Foi nesse momento que Seu Jorge apareceu. Não era o mesmo grupo de traficantes que quase o vendeu na noite anterior, mas o fornecedor local tinha fama de esperto.
Ele desceu de uma velha camionete, passos pesados, olhos avaliando cada detalhe da barraca.
“Mariana, precisamos conversar sobre os últimos pedidos,” disse Seu Jorge, cruzando os braços e olhando para Leonardo com curiosidade.
Mariana lançou um olhar rápido para Leo, percebendo que ele também notara o estranho. Ele sentiu a tensão no ar, as pequenas ameaças implícitas nas palavras do homem. Algo despertou dentro dele: atenção aguçada, raciocínio rápido.
“Tudo bem, Seu Jorge,” respondeu Mariana, firme. “Depois terminamos aqui.”
Leonardo se aproximou discretamente, observando cada gesto do fornecedor. Ele percebeu padrões: como Jorge avaliava as mercadorias, os pontos em que Mariana normalmente negociava preços, até pequenos sinais de impaciência quando algo não saía como esperado.
“Mariana, confia em mim. Eu consigo resolver,” sussurrou Leonardo, quase inaudível.
Ela ergueu uma sobrancelha, surpresa com a confiança inesperada. Leonardo deu um passo à frente e interveio de forma discreta: ajustou um pacote mal alinhado, organizou moedas espalhadas, verificou pedidos antes que os clientes chegassem. Tudo silencioso, eficiente, quase invisível.
“Obrigada… você sabe mesmo o que está fazendo?” perguntou Mariana, surpresa.
“Só observo,” respondeu Leonardo, mantendo a voz calma. “Favela tem suas regras, mas não é tão complicada quando se presta atenção.”
Pedrinho, curioso, cochichou: “Ele fez o quê?”
“Não é da sua conta,” respondeu Mariana, com um leve sorriso, divertida com a situação.
A comunidade começou a notar.
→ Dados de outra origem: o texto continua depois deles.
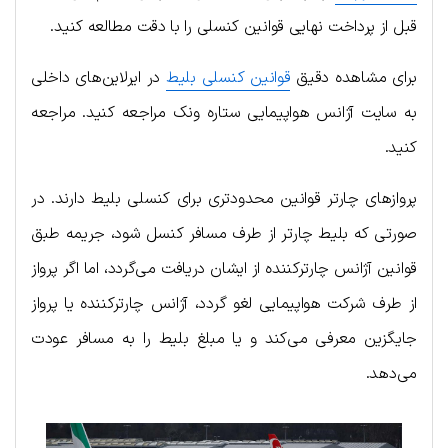
قبل از پرداخت نهایی قوانین کنسلی را با دقت مطالعه کنید.
برای مشاهده دقیق
قوانین کنسلی بلیط
در ایرلاین‌های داخلی
به سایت آژانس هواپیمایی ستاره ونک مراجعه کنید. مراجعه
کنید.
پروازهای چارتر قوانین محدودتری برای کنسلی بلیط دارند. در
صورتی که بلیط چارتر از طرف مسافر کنسل شود، جریمه طبق
قوانین آژانس چارترکننده از ایشان دریافت می‌گردد، اما اگر پرواز
از طرف شرکت هواپیمایی لغو گردد، آژانس چارترکننده یا پرواز
جایگزین معرفی می‌کند و یا مبلغ بلیط را به مسافر عودت
می‌دهد.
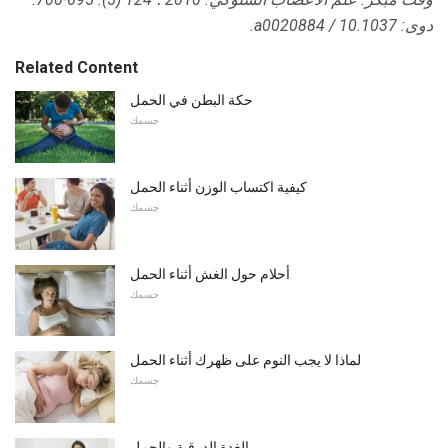
دوى: 10.1037 / a0020884.
Related Content
حكة البطن في الحمل
جسمك
كيفية اكتساب الوزن أثناء الحمل
جسمك
أحلام حول الغش أثناء الحمل
جسمك
لماذا لا يجب النوم على ظهرك أثناء الحمل
جسمك
الغدة الدرقية والحمل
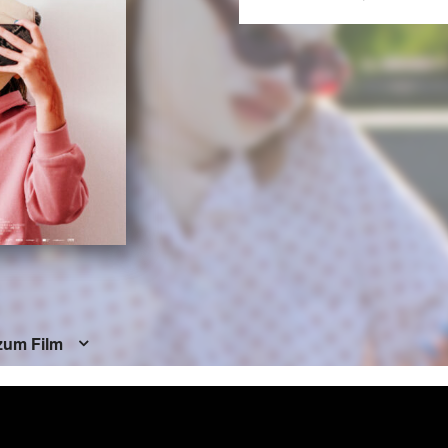
zum Film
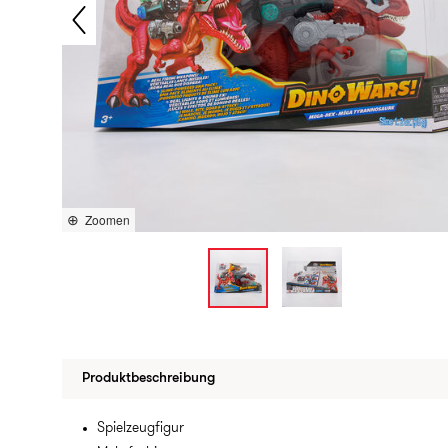
Zoomen
Produktbeschreibung
Spielzeugfigur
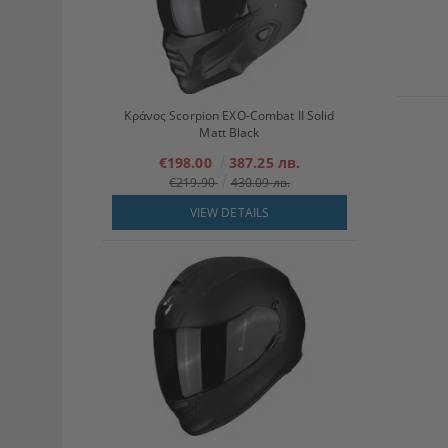
Κράνος Scorpion EXO-Combat II Solid
Matt Black
€198.00
387.25 лв.
€219.90
430.09 лв.
VIEW DETAILS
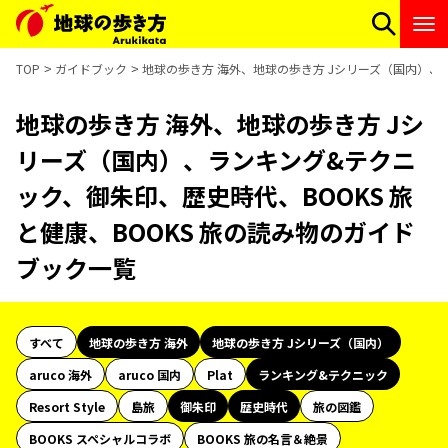
TOP
ガイドブック
地球の歩き方 海外、地球の歩き方 Jシリーズ（国内）、ラ
地球の歩き方 海外、地球の歩き方 Jシ
リーズ（国内）、ランキング&テクニ
ック、御朱印、歴史時代、BOOKS 旅
と健康、BOOKS 旅の読み物のガイド
ブック一覧
すべて
地球の歩き方 海外
地球の歩き方 Jシリーズ（国内）
aruco 海外
aruco 国内
Plat
ランキング&テクニック
Resort Style
島旅
御朱印
歴史時代
旅の図鑑
BOOKS スペシャルコラボ
BOOKS 旅の名言＆絶景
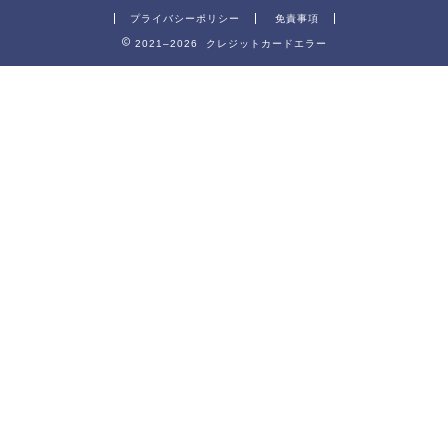
プライバシーポリシー
免責事項
2021–2026 クレジットカードエラー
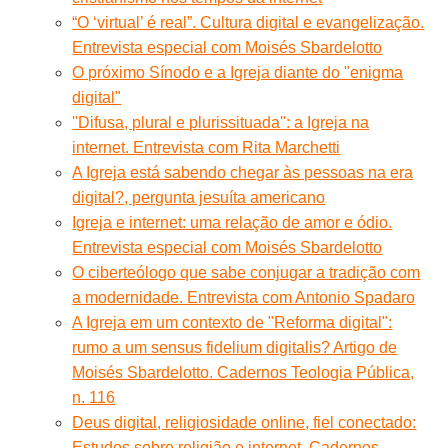
“O ‘virtual’ é real”. Cultura digital e evangelização.
Entrevista especial com Moisés Sbardelotto
O próximo Sínodo e a Igreja diante do "enigma
digital"
''Difusa, plural e plurissituada'': a Igreja na
internet. Entrevista com Rita Marchetti
A Igreja está sabendo chegar às pessoas na era
digital?, pergunta jesuíta americano
Igreja e internet: uma relação de amor e ódio.
Entrevista especial com Moisés Sbardelotto
O ciberteólogo que sabe conjugar a tradição com
a modernidade. Entrevista com Antonio Spadaro
A Igreja em um contexto de "Reforma digital":
rumo a um sensus fidelium digitalis? Artigo de
Moisés Sbardelotto. Cadernos Teologia Pública,
n. 116
Deus digital, religiosidade online, fiel conectado:
Estudos sobre religião e internet. Cadernos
Leonardo atendia clientes com cuidado, distribuía troco corretamente, corrigia pequenos erros antes que se tornassem problemas. Não precisava levantar a voz nem mostrar força; apenas inteligência e observação.
— Este aqui é diferente — comentou uma vizinha mais velha, sorrindo.
Leonardo acenou levemente, mantendo a humildade, mas sentindo uma satisfação discreta: estava começando a conquistar respeito sem revelar nada de sua verdadeira vida.
Mariana observou, percebendo a mudança: atenção, paciência, inteligência silenciosa. Não era apenas ele aprendendo sobre a Favela; ela também começava a confiar nele.
No final da manhã, Seu Jorge se afastou, frustrado por não conseguir enganar ou intimidar ninguém. A comunidade continuou seu dia, mas algo havia mudado: o respeito silencioso por Leonardo e a confiança crescente entre ele e Mariana.
Pela primeira vez, ela sentiu que aquele homem poderia não ser apenas mais um problema… talvez, apenas talvez, ele fosse o começo de algo inesperado.